By:Kim Stanley Robinson


“I don’t remember.”

“Well, you were, but Frank had already left. So I saw him, and went back out and told the others it was true. Even the Ahad were shocked, I am sure of that— Nasir, Ageyl, Abdullah. . . .”

“Yes,” Nazik said.

“But el-Hayil and Rashid Abou, and Buland Besseisso, were not there with us. And we were back at the residence facing Hajr el-kra Meshab when there was a very hard knocking at the door, and when we opened it el-Hayil fell into the room. He was already very sick, sweating and trying to vomit, and his skin all flushed and blotchy. His throat had swollen and he could barely talk. We helped him into the bathroom and saw he was choking on vomit. We called Yussuf in, and were trying to get Selim out to the clinic in our caravan when he stopped us. ‘They have killed me,’ he said. We asked him what he meant, and he said, ‘Chalmers.’ ”

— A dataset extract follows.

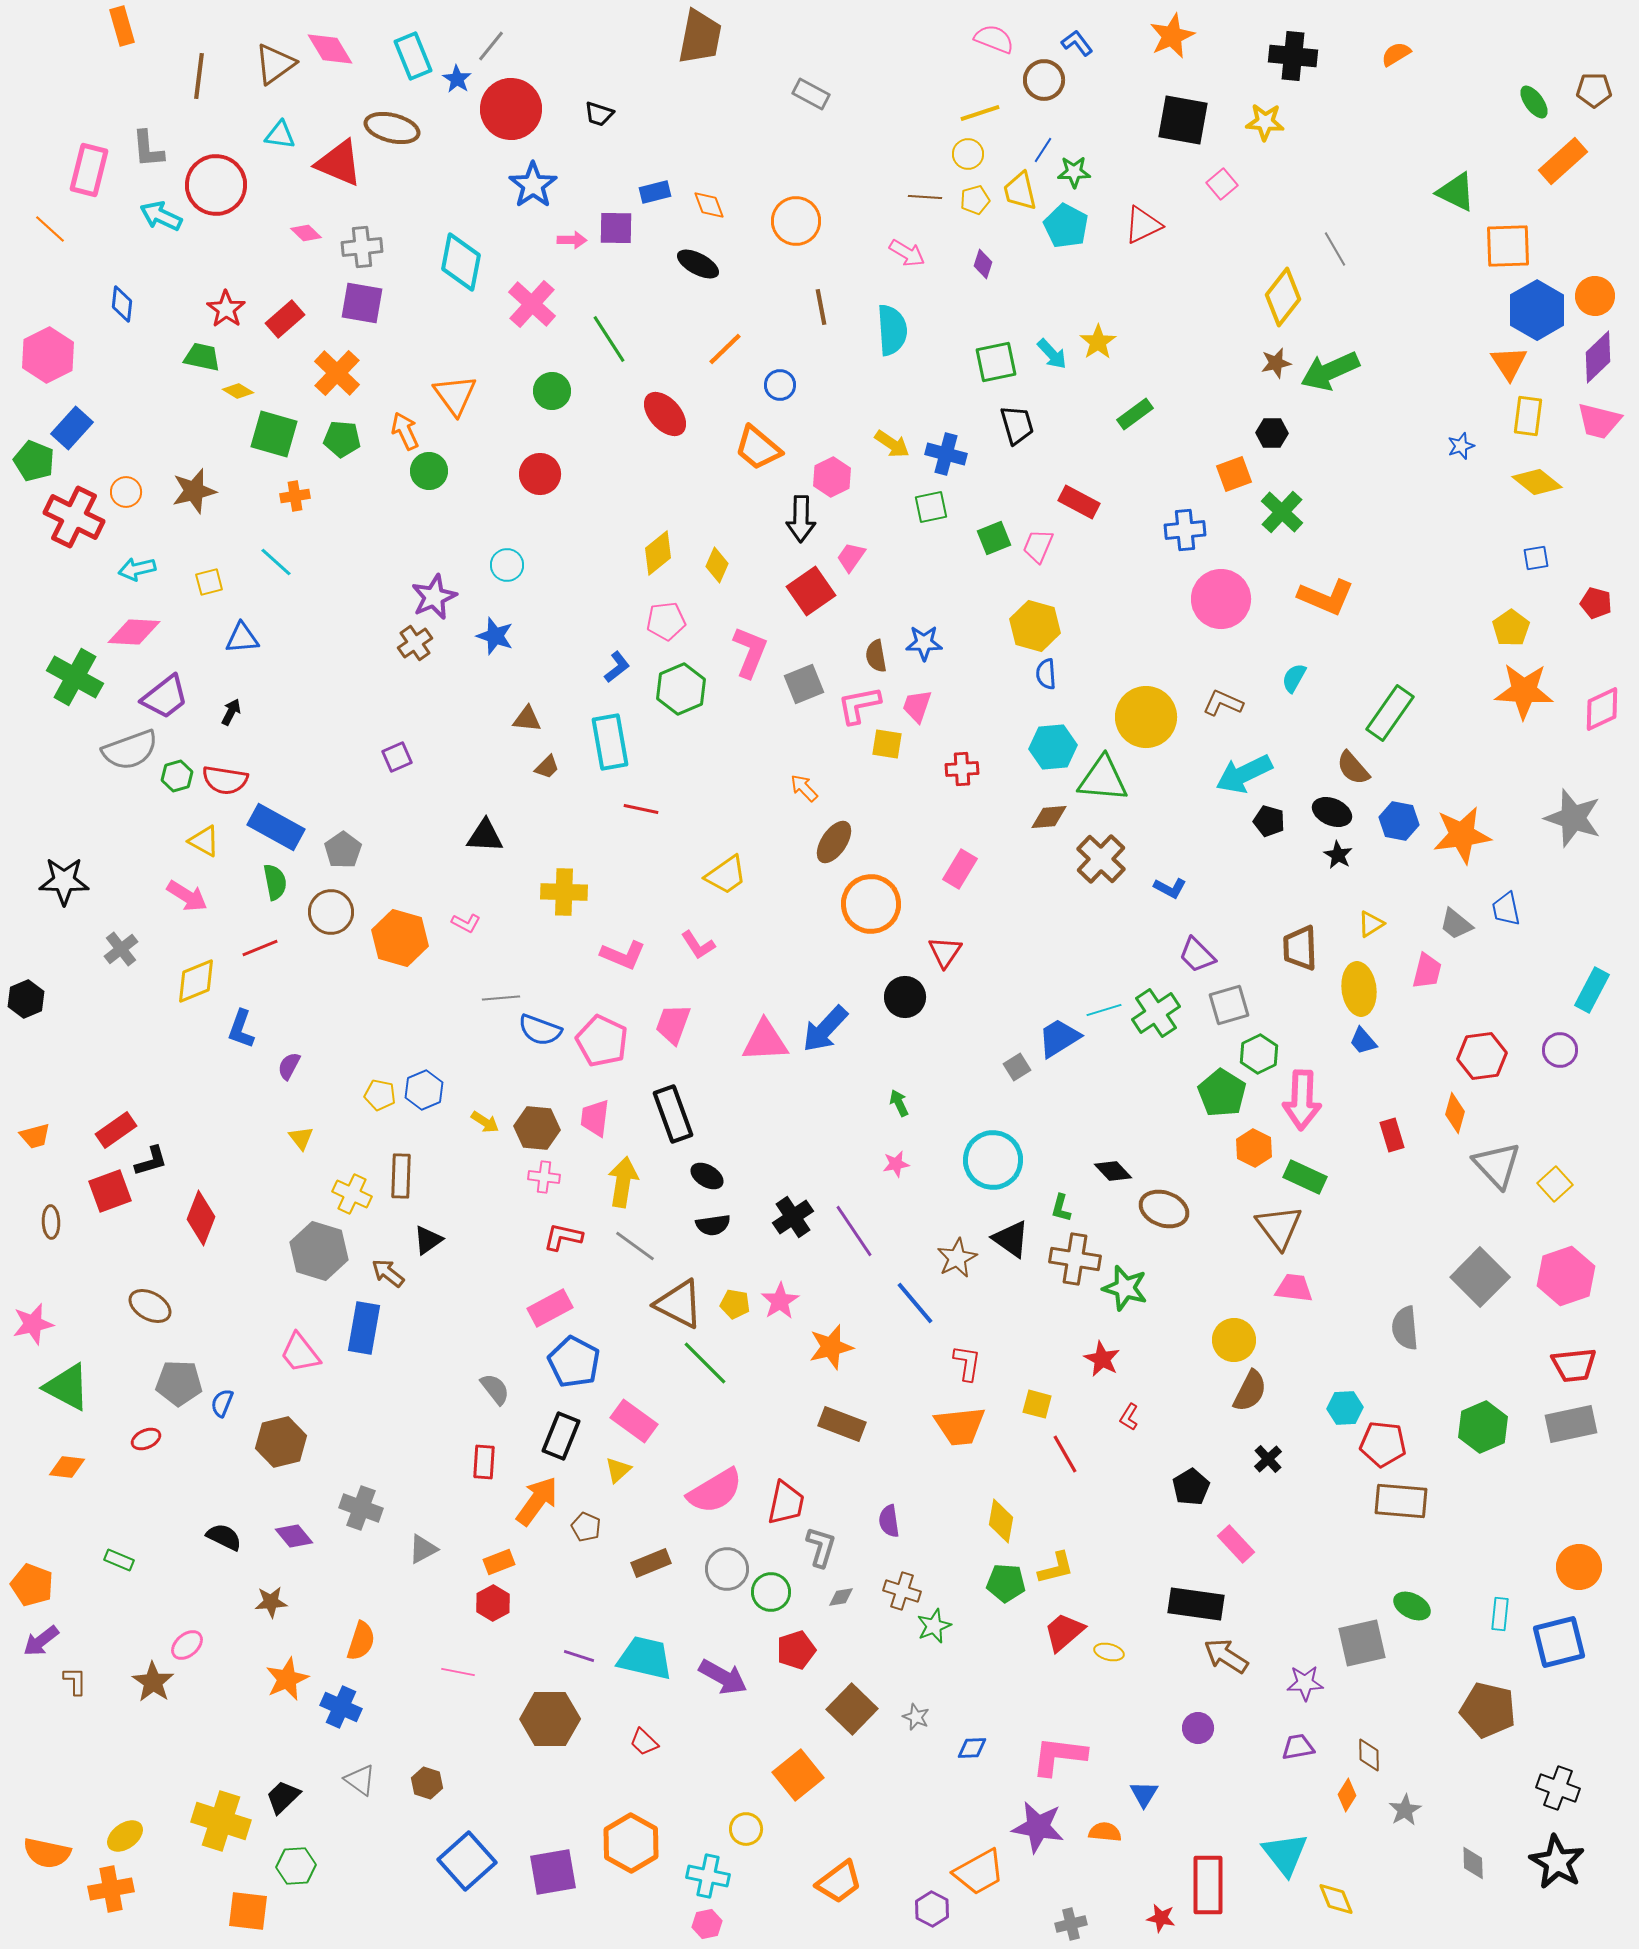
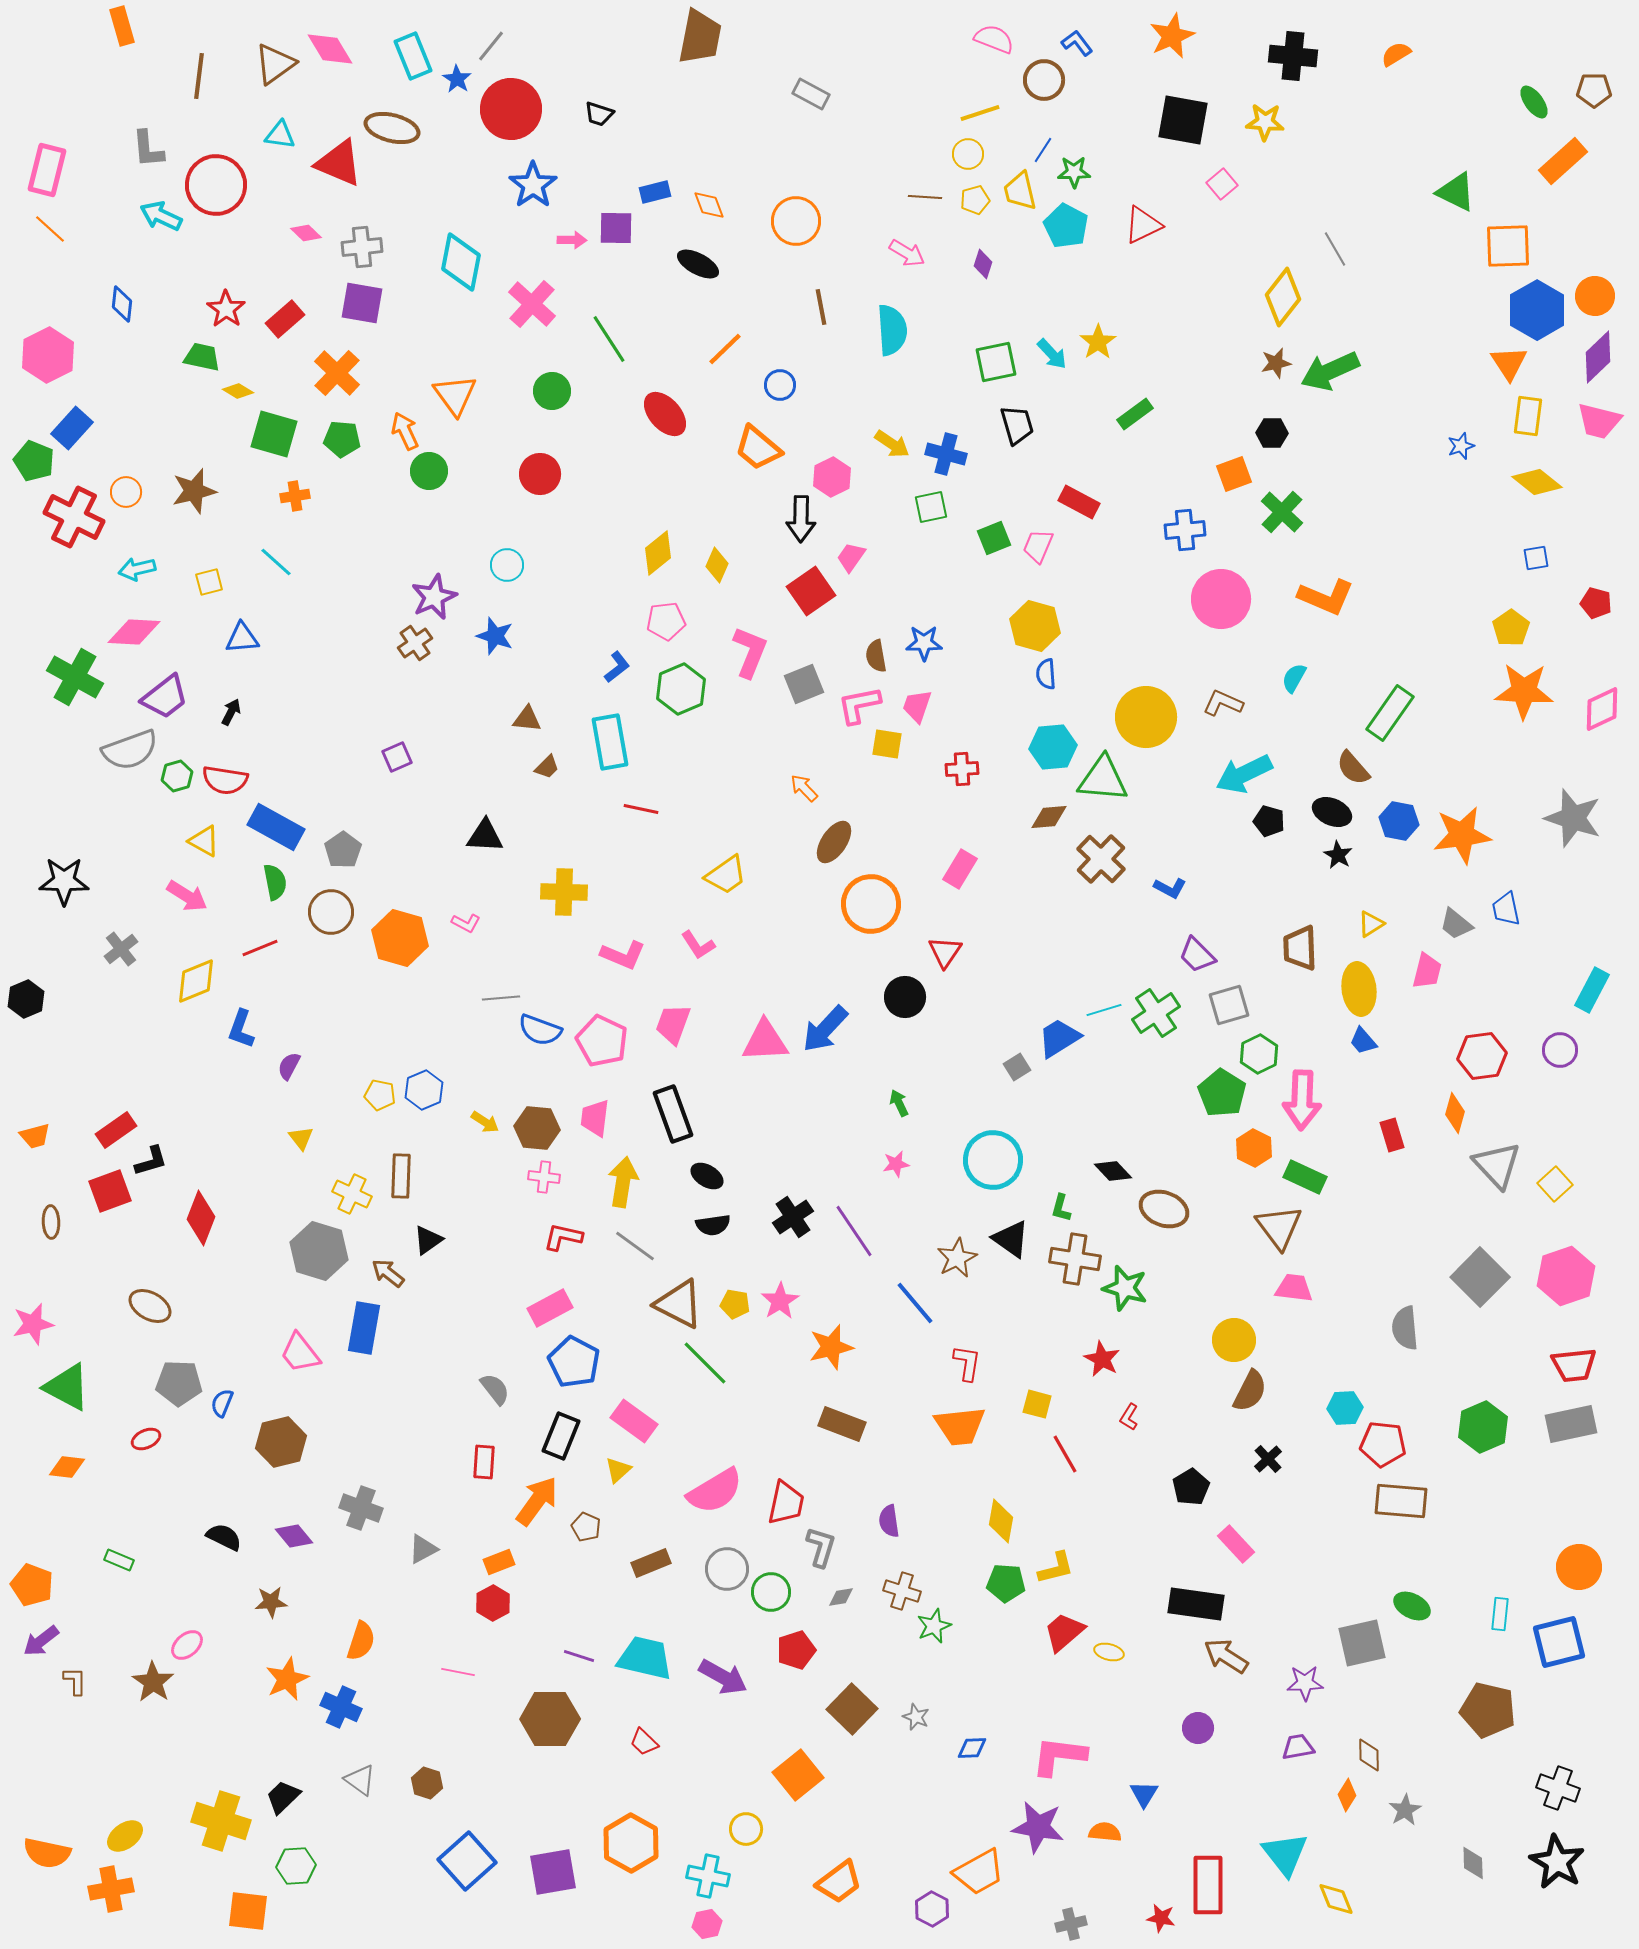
pink rectangle at (89, 170): moved 42 px left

“He said that?” Maya demanded.

“I said, ‘Who did this?’ and he said, ‘Chalmers.’ ”

As if from a great distance Maya heard Nazik say, “But there was more.”

Zeyk nodded. “I said, ‘What do you mean?’ and he said, ‘Chalmers has killed me. Chalmers and Boone.’ He was choking it out word by word. He said, ‘We planned to kill Boone.’ Nazik and I groaned to hear this, and Selim seized me by the arm.” Zeyk reached out with both hands and clutched an invisible arm. “ ’He was going to kick us off Mars.’ He said this in such a way— I will never forget it. He truly believed it. That Boone was somehow going to kick us off Mars!” He shook his head, still incredulous.

“What happened then?”

“He—” Zeyk opened his hands. “He had a seizure. He held his throat first, then all his muscles—” He clenched his fists again. “He seized up and stopped breathing. We tried to get him breathing, but he never did. I didn’t know— tracheotomy? Artificial respiration? Antihistamines?” He shrugged. “He died in my arms.”

There was a long silence as Maya watched Zeyk remembering. It had been half a century since that night in Nicosia, and Zeyk had been old at the time.

“I’m surprised how well you remember,” she said. “My own memory, even of nights like that . . .”

“I remember everything,” Zeyk said gloomily.

“He has the opposite problem to everyone else,” Nazik said, watching her husband. “He remembers too much. He does not sleep well.”

“Hmph.” Maya considered it. “What about the other two?”

Zeyk’s mouth pursed. “I can’t say for sure. Nazik and I spent the rest of that night dealing with Selim. There was an argument about what to do with his body. Whether to take it out to the caravan and then hide what had happened, or to get the authorities in immediately.”

Or to go to the authorities with a lone dead assassin, Maya thought, watching Zeyk’s guarded expression. Perhaps that had been argued as well. He was not telling the story in the same way. “I don’t know what really happened to them. I never found out. There were a lot of Ahad and Fetah in town that night, and Yussuf heard what Selim had said. So it could have been their enemies, their friends, themselves. They died later that night, in a room in the medina. Coagulants.”

Zeyk shrugged.

Another silence. Zeyk sighed, refilled his cup. Nazik and Maya refused.

“But you see,” Zeyk said, “that is just the start. That’s what we saw, what we could tell you for sure. After that, whew!” He made a face. “Arguments, speculation— conspiracy theories of all kind. The usual thing, right? No one is ever simply assassinated anymore. Ever since your Kennedys, it is always a matter of how many stories you can invent to explain the same body of facts. That is the great pleasure of conspiracy theory— not explanation, but narrative. It is like Scheherazade.”

“You don’t believe in any of them?” Maya asked, feeling suddenly hopeless.

“No. I have no reason to. The Ahad and Fetah were in conflict, I know that. Frank and Selim were connected somehow. How that affected Nicosia— whether it did—” He blew out a breath. “I don’t know, and I don’t see how one could know. The past . . . Allah forgive me, the past seems a sort of demon, here to torture my nights.”

“I’m sorry.” Maya stood. The brilliant little chamber suddenly seemed cramped and florid. Catching a glimpse of the evening stars in a window, she said, “I’m going to go for a walk.”

Zeyk and Nazik nodded, and Nazik helped her get her helmet on. “Don’t be long,” she said.